Schwarz-Gelb könnte die Wirtschaft in Deutschland zwar wieder in Schwung bringen, so meint Immobilienunternehmer Lutz Minkner, doch einen unmittelbaren Einfluss auf Mallorca werde dies keinesfalls haben. "Der Standort Deutschland muss erstmal seine eigenen Probleme lösen, das wird dauern, und der Effekt wird erst langsam rüberschwappen zu uns."
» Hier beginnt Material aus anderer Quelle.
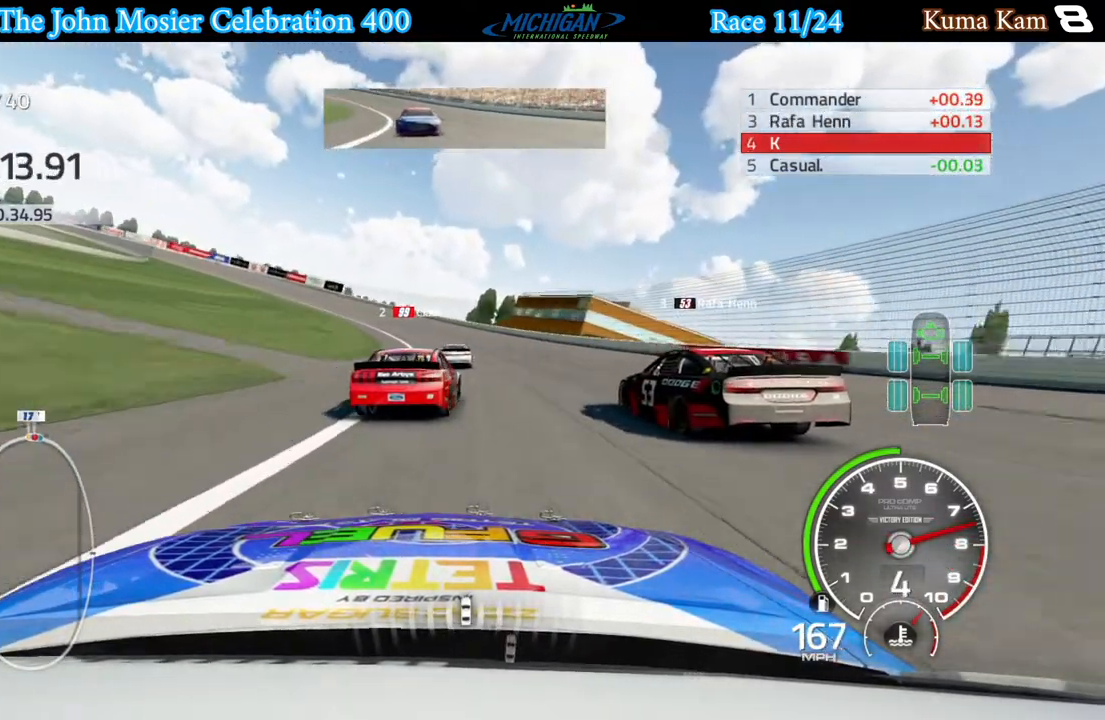
{"buttons": ["R2"], "left_stick": "left", "right_stick": "center", "events": []}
Ob nun die Große Koalition fortgeführt wird oder es tatsächlich zu neuen Konstellationen kommt, das ist laut MM-Umfrage fast unerheblich für die nahe Entwicklung auf Mallorca. Denn obwohl viele der Meinung sind, dass es Mallorca nur dann gut geht, wenn es auch in Deutschland oder anderen wichtigen Quellmärkten wieder bergauf geht, glaubt niemand an eine "Zauberregierung". Die Stimmung unter Touristikern, Managern und Unternehmern auf der Insel ist demnach eher skeptisch und abwartend als optimistisch: "Niemand weiß genau, wie es im nächsten Jahr weiter gehen wird, aber Wunder wird die Bundestagswahl sicher nicht vollbringen, egal, wie sie ausgeht", sagt Carsten Sasse, Marketing-Manager der Fluggesellschaft Condor in Palma. "Im Übrigen müssen wir uns auf die optimale Führung des Unternehmens konzentrieren, egal, welche Regierung in Deutschland am Ruder ist."
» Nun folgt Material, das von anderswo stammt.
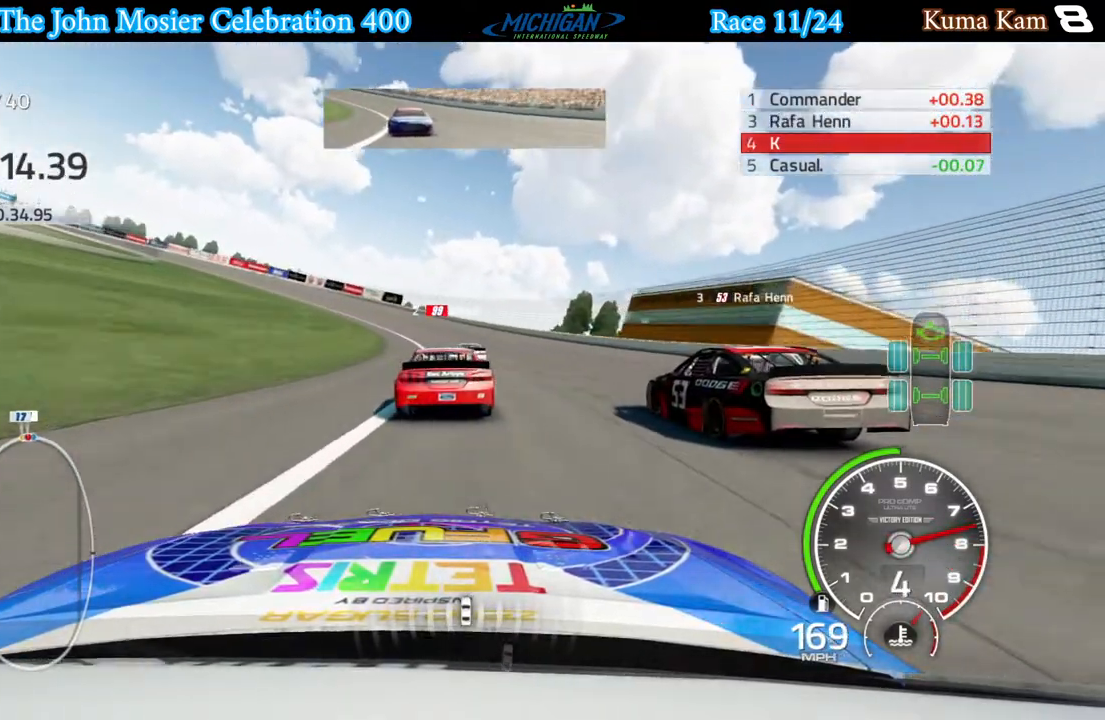
{"buttons": ["R2"], "left_stick": "center", "right_stick": "center", "events": [[483, "left_stick", "center"]]}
Während die Wunschregierungen unter den Befragten variieren - allen voran CDU-FDP oder Große Koalition - sind sich beim Thema Linke alle Gesprächspartner einig: "Rot-Rot wünscht sich sicherlich niemand", sagt etwa Lutz Minkner über einen möglichen Pakt der SPD mit der Linkspartei, die nach dem Mauerfall aus der ehemaligen SED hervorgegangen ist.

Und es glaubt auch niemand, dass es dazu kommen könnte - diese Meinung teilen die Mallorca-Deutschen mit den Wählern im Heimatland: Nicht einmal die Linken selber sehen laut Fraktionsvorsitzendem Gregor Gysi realistische Chancen, nach dem 26. September mitzuregieren.
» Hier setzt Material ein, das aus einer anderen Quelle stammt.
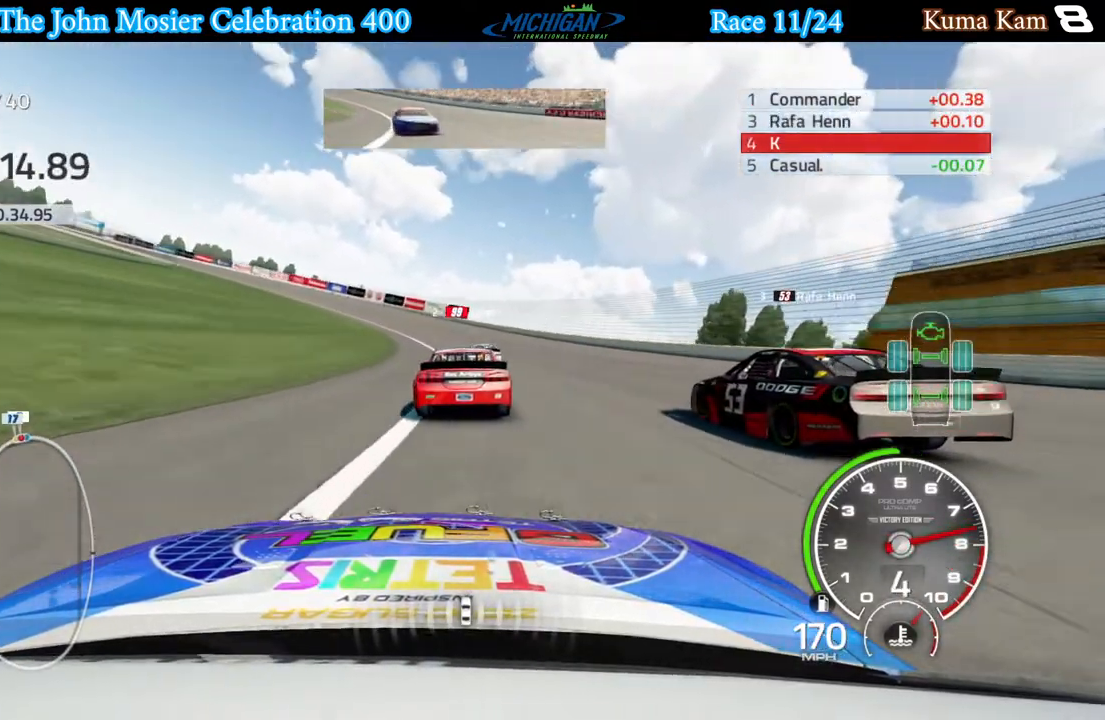
{"buttons": ["R2"], "left_stick": "left", "right_stick": "center", "events": [[117, "left_stick", "left"], [367, "left_stick", "center"], [450, "left_stick", "left"]]}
Ebenfalls Einigkeit unter den Mallorca-Deutschen herrscht in der Frage der Wahlpflicht: Selbst wenn man nicht mit unmittelbaren Auswirkungen rechnen könne, sei es doch eine Bürgerpflicht, seine Stimme abzugeben und so das Geschehen in Deutschland mitzubestimmen. Und sei es nur, um jene zu verhindern, die man keinesfalls in einer Regierung sehen will.

Die richtige Parteien-Koalition könnte die Wirtschaft wieder ankurbeln, wählen sei deshalb Pflicht, sagt auch Ulla Müller-Breitkreuz, Balearen-Deligierte der Deutschen Handelskammer für Spanien.

Eine Neuauflage der Großen Koalition halten viele für möglich, sollte es anders kommen, wäre das für Mallorca aber unerheblich, so ergab das Stimmungsbild. Die großen Parteien hätten im Grunde einen großen Konsens, so sagt Uwe Daude, Leiter der Seniorenresidenz Es Castellot. Sie seien sich in den wichtigen Fragen gar nicht so uneinig, wie man immer denke. "Sie streiten zwar jetzt vor den Wahlen viel, weil natürlich jeder an die Macht will, verfolgen aber im Grunde die gleichen Ziele. "Man könnte fast von einer christlich-sozial-liberalen Koalition sprechen. Mit den Grünen gebe es ebenfalls Parallelen, nur die Linken seien außen vor. "Das ist hier in Spanien ganz anders, hier herrschen tatsächlich erhebliche Meinungsverschiedenheiten unter den großen Parteien."